La France restera pleinement engagée en faveur d’une solution politique en Libye [en]

LIBYE
DECLARATION DE M. NICOLAS DE RIVIERE,
AMBASSADEUR, REPRESENTANT PERMANENT DE LA FRANCE AUPRES DES NATIONS UNIES
AU CONSEIL DE SECURITE

New York, le 2 septembre 2020

Merci Monsieur le président.

Je souhaite tout d’abord remercier et féliciter l’Indonésie pour sa présidence de notre Conseil au mois d’août, souhaiter bonne chance au Niger pour le mois de septembre et assurer le président du Conseil de mon plein soutien.

Je remercie Stephanie Williams et le représentant permanent adjoint de l’Allemagne, président du comité de sanctions, pour leur action, bien sûr, et aussi pour leurs présentations.

Nous le rappelons sans cesse : il n’y a pas de solution militaire en Libye.

A nouveau, la France appelle à un cessez-le-feu et à une reprise du processus politique, sous l’égide des Nations unies et sur le fondement des paramètres agréés par les Libyens.

Cela doit ouvrir la voie à des élections, à la réunification des institutions libyennes et à des réformes économiques et sécuritaires, lesquelles sont absolument indispensables.

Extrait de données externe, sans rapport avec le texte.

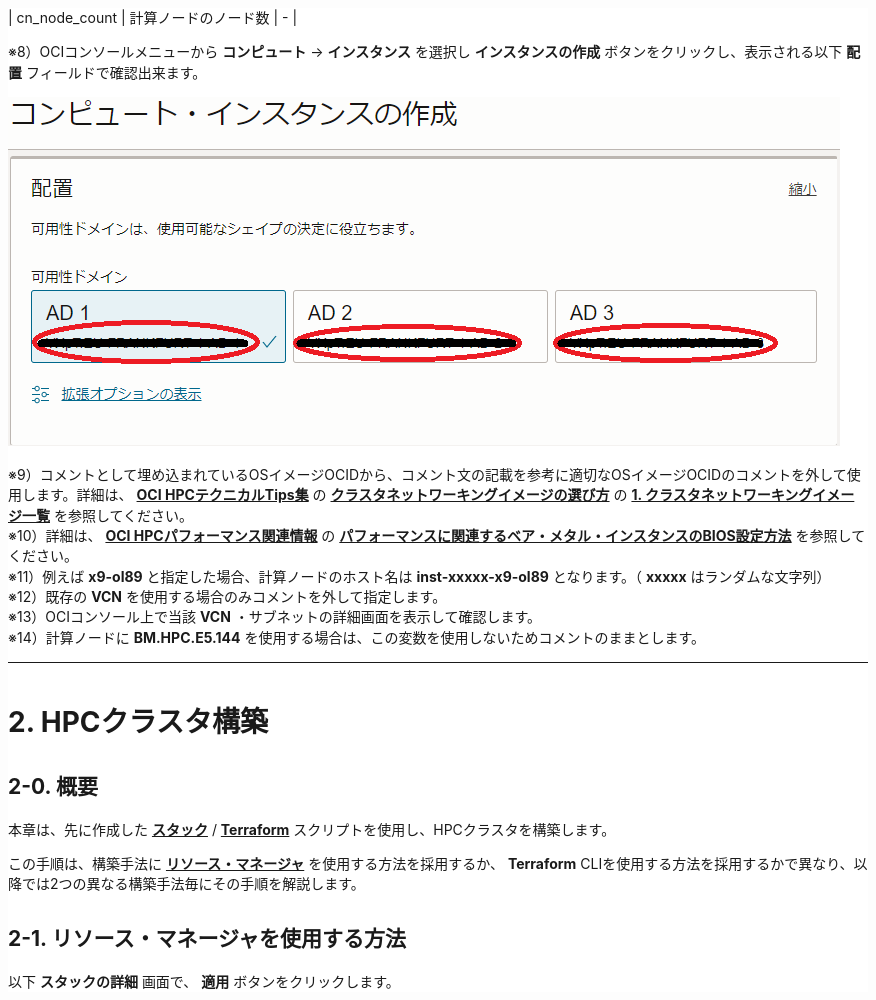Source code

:| cn_node_count      | 計算ノードのノード数                                                                           | -                                                                                                                                |

※8）OCIコンソールメニューから **コンピュート** → **インスタンス** を選択し **インスタンスの作成** ボタンをクリックし、表示される以下 **配置** フィールドで確認出来ます。

![画面ショット](console_page01.png)

※9）コメントとして埋め込まれているOSイメージOCIDから、コメント文の記載を参考に適切なOSイメージOCIDのコメントを外して使用します。詳細は、 **[OCI HPCテクニカルTips集](/ocitutorials/hpc/#3-oci-hpcテクニカルtips集)** の **[クラスタネットワーキングイメージの選び方](/ocitutorials/hpc/tech-knowhow/osimage-for-cluster/)** の **[1. クラスタネットワーキングイメージ一覧](/ocitutorials/hpc/tech-knowhow/osimage-for-cluster/#1-クラスタネットワーキングイメージ一覧)** を参照してください。  
※10）詳細は、 **[OCI HPCパフォーマンス関連情報](/ocitutorials/hpc/#2-oci-hpcパフォーマンス関連情報)** の **[パフォーマンスに関連するベア・メタル・インスタンスのBIOS設定方法](/ocitutorials/hpc/benchmark/bios-setting/)** を参照してください。  
※11）例えば **x9-ol89** と指定した場合、計算ノードのホスト名は **inst-xxxxx-x9-ol89** となります。（ **xxxxx** はランダムな文字列）  
※12）既存の **VCN** を使用する場合のみコメントを外して指定します。  
※13）OCIコンソール上で当該 **VCN** ・サブネットの詳細画面を表示して確認します。  
※14）計算ノードに **BM.HPC.E5.144** を使用する場合は、この変数を使用しないためコメントのままとします。

***
# 2. HPCクラスタ構築

## 2-0. 概要

本章は、先に作成した **[スタック](/ocitutorials/hpc/#5-3-スタック)** / **[Terraform](/ocitutorials/hpc/#5-12-terraform)** スクリプトを使用し、HPCクラスタを構築します。

この手順は、構築手法に **[リソース・マネージャ](/ocitutorials/hpc/#5-2-リソースマネージャ)** を使用する方法を採用するか、 **Terraform** CLIを使用する方法を採用するかで異なり、以降では2つの異なる構築手法毎にその手順を解説します。

## 2-1. リソース・マネージャを使用する方法

以下 **スタックの詳細** 画面で、 **適用** ボタンをクリックします。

Dans cet esprit, les déclarations du 21 août dernier du Président du Conseil présidentiel, Fayez Sarraj, et du Président de la Chambre des représentants, Aguila Saleh, constituent une étape positive. Ces déclarations doivent être désormais suivies d’effets sur le terrain et aboutir à un cessez-le-feu immédiat et durable, à l’arrêt des opérations militaires en Libye, au démantèlement des milices et à la reprise de la production pétrolière. Cette dynamique, qui devra s’appuyer sur des gestes réciproques, crédibles et vérifiables, permettra d’aboutir à une reprise du processus politique.

Nous appelons les acteurs libyens et internationaux à tout mettre en œuvre en ce sens, en cessant les hostilités et en s’engageant de bonne foi à soutenir ces développements. Les forces étrangères doivent se retirer de Libye. Ces ingérences ne sont pas acceptables et à cet égard nous condamnons les interférences et les violations de l’embargo sur les armes, dont le nombre a malheureusement augmenté depuis la tenue de la Conférence de Berlin le 19 janvier dernier.

La France appelle également les parties à poursuivre leurs efforts pour permettre la reprise dès que possible de la production pétrolière et l’allocation transparente des revenus qui en sont issus.

Dans cette perspective, ce Conseil doit jouer pleinement son rôle et, notamment, renforcer la médiation des Nations unies et de la MANUL.

Il doit être uni, ce Conseil, derrière la nomination, par le Secrétaire général et sans plus attendre d’un nouveau médiateur. Près de six mois se sont écoulés depuis la démission de Ghassan Salamé. La vacance de la médiation onusienne ne peut plus durer.

Pour permettre aux Nations unies de jouer pleinement leur rôle en Libye, nous soutenons le Royaume-Uni qui négocie actuellement un renouvellement ambitieux, pour un an, du mandat de la MANUL.

Nous sommes notamment ouverts à une discussion étroite avec tous nos partenaires du Conseil sur les moyens de renforcer l’efficacité de la mission. Nous proposons notamment de renforcer le rôle de la MANUL pour accompagner un possible cessez-le-feu en Libye ainsi que pour faire respecter l’embargo sur les armes.

La France restera pleinement engagée en faveur d’une solution politique en Libye, pour mettre un terme à ce conflit qui n’a que trop duré. Elle continuera pour ce faire d’appuyer les efforts des Nations unies et leur renforcement.

Je vous remercie, Monsieur le Président.